• Source document:
=======
According to latest HIA-CoreLogic Residential Land Report, the median vacant residential lot price surged by 6.5% in the September quarter of last year, hitting $267,368, up 10.9% on a year earlier.

Median prices in capital cities jumped by 7.8% during the quarter, far outpacing growth of 2.7% in regional areas.

Over the year, capital city prices ballooned to a record high of $313,74, up 12.8% over the year.


“Record population growth in Australia over the past decade has been accompanied by an economy with remarkably low and stable mortgage rates and demand for housing has grown very substantially as a result,” the report said.

“The ability of new home building activity to respond to this increased demand has been held back by insufficient supply of shovel-ready residential land.”

This, according to Australia’s Housing Industry Association (HIA), is only making the task of solving Australia’s housing affordability crisis worse.

“The high cost of new residential land is at the heart of Australia’s housing affordability crisis,” said HIA Senior Economist Shane Garrett.

“The housing industry’s ability to ramp up the supply of new dwellings as demand dictates is hampered by the inconsistency of the land supply pipeline. The time it takes for land to be made available to builders is unnecessarily long.”

Eliza Owen, CoreLogic’s Commercial Research Analyst, said the enormous increase in land prices partially reflects ongoing strong demand despite a recent softening in the east coast housing markets.

“The 6.5% acceleration in vacant residential land prices suggests strong demand, even in the context of our largest residential markets passing peak growth rates for the current cycle,” she says.

“The CoreLogic Hedonic Home value index is showing a 1% quarterly decline in capital city dwellings in the three months to January, led by the Sydney market which saw a 2.5% decline.

“Despite the softening in capital growth, land prices were driven higher by long term confidence in some Australian metropolitan markets.”

Along with strong demand, another major factor behind the increase was a sharp drop in supply with turnover falling to levels not seen in five years.

“Our preliminary estimate suggests that the vacant residential lot sales volume dropped by 10.3% during the quarter and 20.4% from a year earlier.

That largely reflected a quarterly decline of 10.9% in Australia’s capital cities, leaving the drop on a year earlier at 20.9%.

“Melbourne is Australia’s most active residential land market with preliminary figures indicating that 3,201 lots were transacted during the quarter, equivalent to over one in five (23%) of the national total,” the report said.
=======
• Assigned task A: According to the land prices article, which city is Australia's most active residential land market?
• Assigned task B: Write the next part of the land prices article, picking up after its final sentence.

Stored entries
=======
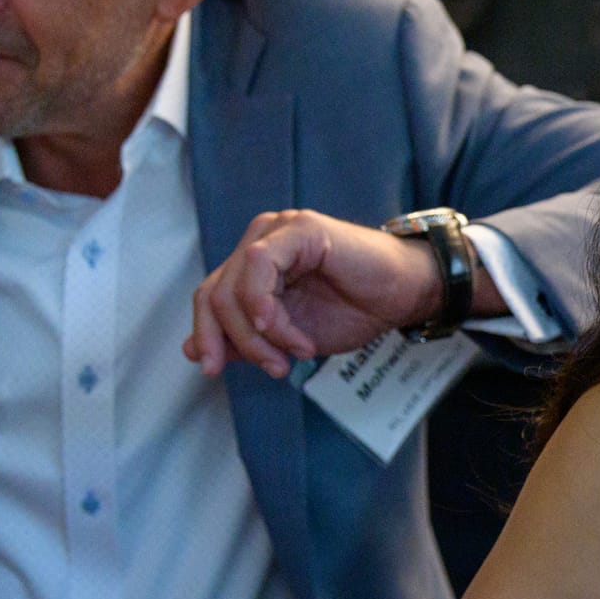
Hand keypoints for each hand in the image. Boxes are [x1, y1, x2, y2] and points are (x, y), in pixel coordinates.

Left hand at [183, 209, 444, 378]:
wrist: (407, 294)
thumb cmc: (358, 308)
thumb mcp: (291, 336)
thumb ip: (245, 339)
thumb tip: (192, 351)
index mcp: (253, 266)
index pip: (209, 298)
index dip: (207, 336)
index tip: (213, 369)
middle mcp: (259, 243)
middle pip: (214, 294)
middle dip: (235, 341)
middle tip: (272, 367)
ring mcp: (276, 231)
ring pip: (233, 286)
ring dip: (259, 332)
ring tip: (295, 352)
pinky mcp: (298, 229)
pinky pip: (260, 267)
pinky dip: (265, 306)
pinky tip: (286, 330)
=======
• Exercise response A: Melbourne.

• Exercise response B:
“During the same period, Brisbane was the second most active residential land market with 1,928 lots sold accounting for 13% of the national total, followed by Perth in third place with 1,829 transactions, or 12% of the total.

“Although Sydney has the highest volume of building activity it is only the fourth largest residential land market at 8% of the total.”

With demand strong and supply far smaller than levels seen in recent years, median lot prices rose dramatically in Melbourne and Sydney over the year, lifting by 33% and 10.3% respectively.

These are Australia’s fastest growing capitals in terms of population increase, according to latest data released by the ABS. They’re also home to the highest median house prices in the country.

“Median lot prices in both Sydney ($480,000) and Melbourne ($331,000) reached new all-time highs during the September quarter,” the report said.

Perth, at 9%, also recorded a strong increase in prices over the year, rising to $272,500.

At the other end of the spectrum, median lot prices fell in Hobart, Brisbane and Adelaide, declining 16.7%, 7.2% and 4.3% respectively to $125,000, $231,000 and $225,000.

This table from the report shows the movement in median lot prices over the past five years.

Excluding the impact of different lot sizes on offer, the median price per square meter jumped by $48 in Melbourne, $44 in Perth and $28 in Adelaide over the quarter.

Prices in Hobart, Sydney and Brisbane went in the other direction, falling $27, $11 and $1 per meter respectively.

Longer term, as seen in this next chart from the report, prices per square meter have skyrocketed over the past decade in Australia’s southeastern corner, tripling in Melbourne and doubling in Sydney, Brisbane and Adelaide.